I remember sitting in the theater watching FORGETTING SARAH MARSHALL when at the end Jason Segal orchestrates a large Muppet-esque play and thinking that I would really love to see a new MUPPETS movie. Low and behold 2011 has made that wish come true with none other than Jason Segal instrumental to the process. Over the years there’s been some blatant nostalgia exploitation in movies like ALVIN AND THE CHIPMUNKS and THE SMURFS but I’m happy to finally get a property from my past brought back to the big screen with loads of heart and love given to the characters.
The film begins with brothers Walter and Gary (Jason Segal); one of them is a Muppet, Walter and the other is not, Gary. Growing up Walter is increasingly disheartened by his lack of growth and one day he discovers The Muppet Show and it changes his life. Walter begins idolizing the Muppets all the way into adulthood. Now grown up, Walter and Gary still live together but Gary is in a long term relationship with Mary (Amy Adams) and are going on vacation for their anniversary and invite Walter along to visit the Muppet Studios. Once there the place is a dump and in process of being purchased by an evil oil baron (Chris Cooper) who plans to tear it down to access the oil underneath. Gary and Walter go in search of Kermit to convince him to bring back the gang for a show to raise the $10 million they need to save the studio.
I love THE MUPPETS- but to be perfectly honest, as much as I would love to say this is a flawless movie that simply isn’t the case. The film plays highly on the nostalgia of fans and while it is kid friendly, it just doesn’t seem to play entirely towards anyone who isn’t already familiar. These are characters that have already been introduced over the years and there are many scenes dedicated to fans already knowing the dynamic between them and the quirks that come with them.
Getting the flaws out of the way- as much as I like Walter’s story at times especially at the beginning, his character seems a bit flat other times. There are a few of the musical numbers I could have done without, but the opening number as well as the “Man or Muppet” song that I loved quite a bit. Lastly one of the last of my main problems is that the film is a little long and given some of the things I could have done without, trimming them down a bit would have done the film a lot of good.
I found myself chuckling and smiling all the way throughout the movie though despite my reservations. Also, my absolute joy to what I was watching was not shared by everyone around me that did not have the connection and love for the Muppets that I remember having. Hence the disconnect I feel is present for audiences- I believe it is possible to enjoy for some of the goofy jokes and gags and the heartwarming message but not as much for the connection to the characters and the property itself. If you were never a fan this probably won’t change your mind and younger children may become a little bored and uninterested that these are not culturally stereotypical animated cars. The Muppets themselves are as they are depicted in the film, which is mostly forgotten by the masses and kids have no basis really for who they are and probably look at their spot in the DVD shelf with indifference.
Almost every joke, reference and gag had me laughing or chuckling and I couldn’t have been happier to see these characters on the big screen again.
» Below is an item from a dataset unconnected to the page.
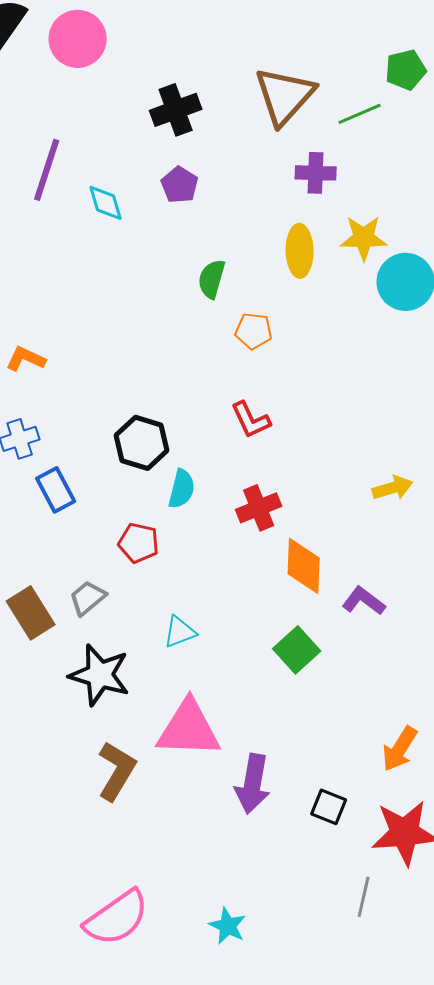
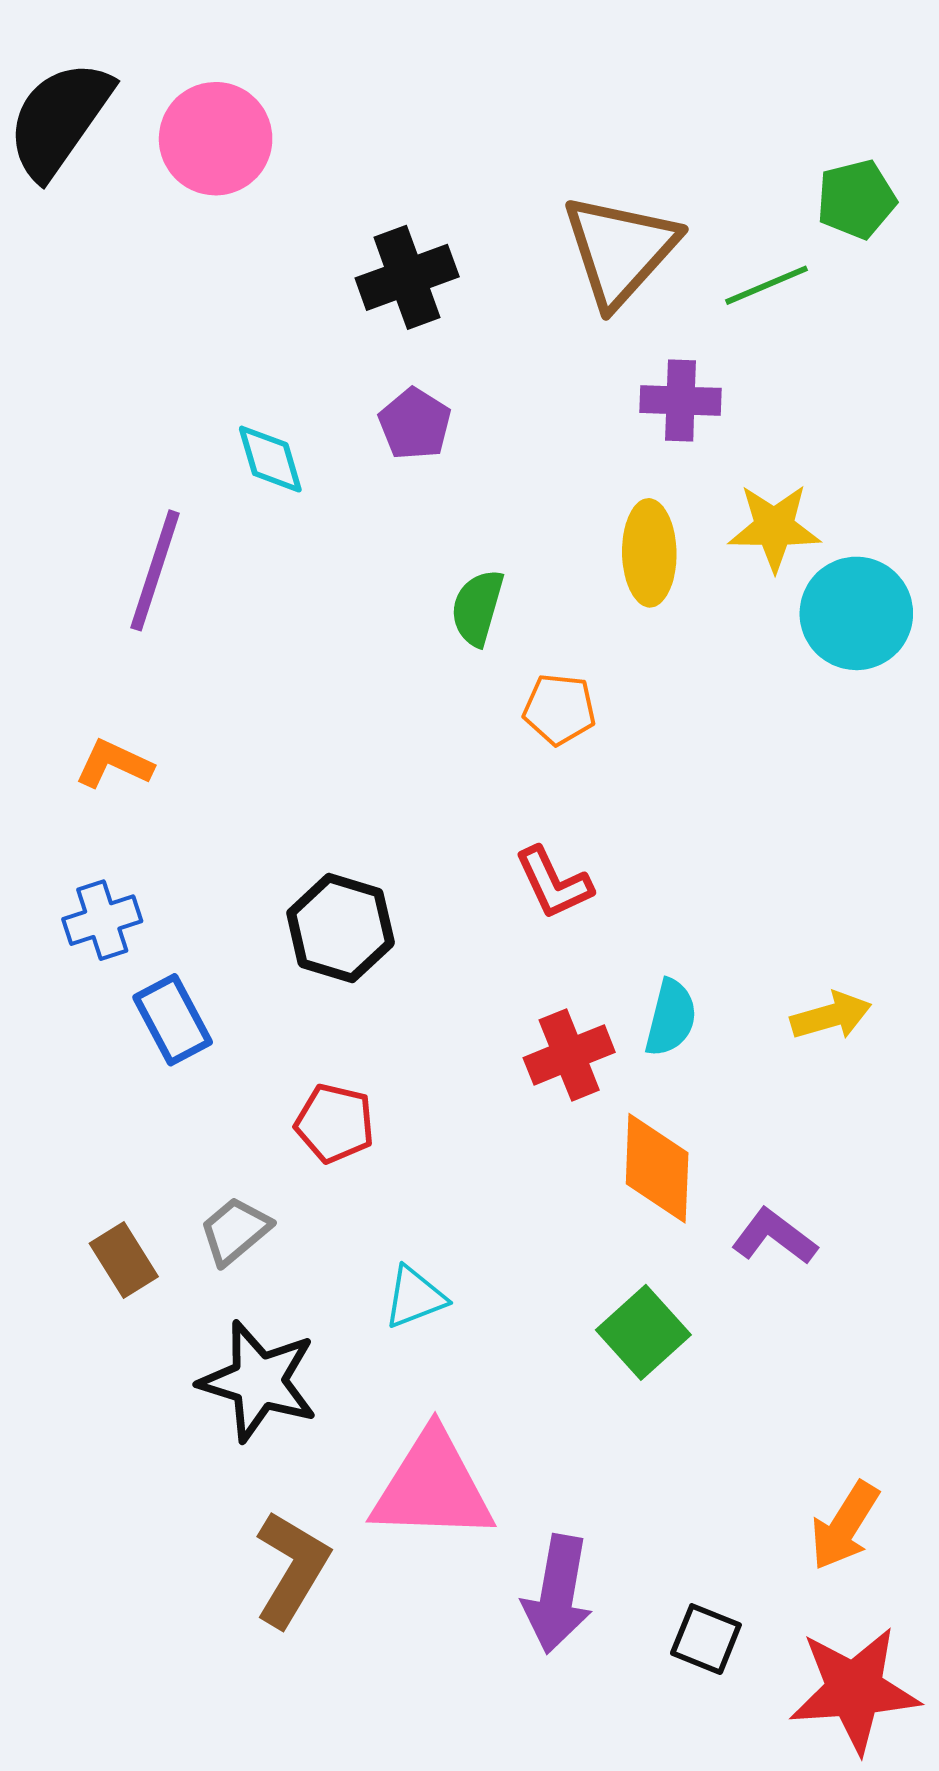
purple line: (47, 170) -> (155, 570), moved
cyan semicircle: (182, 489) -> (671, 1018), moved
brown rectangle: (31, 613) -> (124, 1260), size x0.7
I fell in love with the film the moment Kermit began rounding up his friends and interacted with Fozzie, Animal and Gonzo- three of my absolute favorites. The scene where they picked up Animal had me laughing out loud just as the gag about him struggling to maintain “control” over his drumming.
I cared so much more about the actual Muppet half of the movie that at times I felt like the Jason Segal/Amy Adams storyline was interfering. This is not to say I didn’t like it on some level, but in my opinion it was so secondary for me I could have done without it and been just as happy. However, without that storyline two of the musical numbers I liked wouldn’t have worked as well.
Chris Cooper is great as the evil oil baron that’s constantly instructing his two Muppet goons to laugh maniacally. There are a variety of celebrity cameos that induce a short laugh here and there- but I really wish Neil Patrick Harris had a more expanded role as opposed to Jack Black. At times it becomes a bit of a Where’s Waldo of celebrity faces but some of them add to the film humorously so it’s not much of a complaint.
From beginning to end THE MUPPETS warmed my heart and made me smile more than most movies have this year. It may not be the funniest movie I’ve seen this year, but it has one of the biggest hearts of just about any other movie released. The film is not perfect by any means, but for Muppet fans I can’t imagine a more glorious reintroduction of the property. When that iconic Muppet theme kicks in during the show the goosebumps really set in but by that point I was already in love with the film. No other family film this year can integrate Cee Lo Green’s “F*ck You” and remain as endearing as it is. THE MUPPETS may not be the right type of family movie that unites young and old in the same way, but from this fan’s perspective it fits in just fine.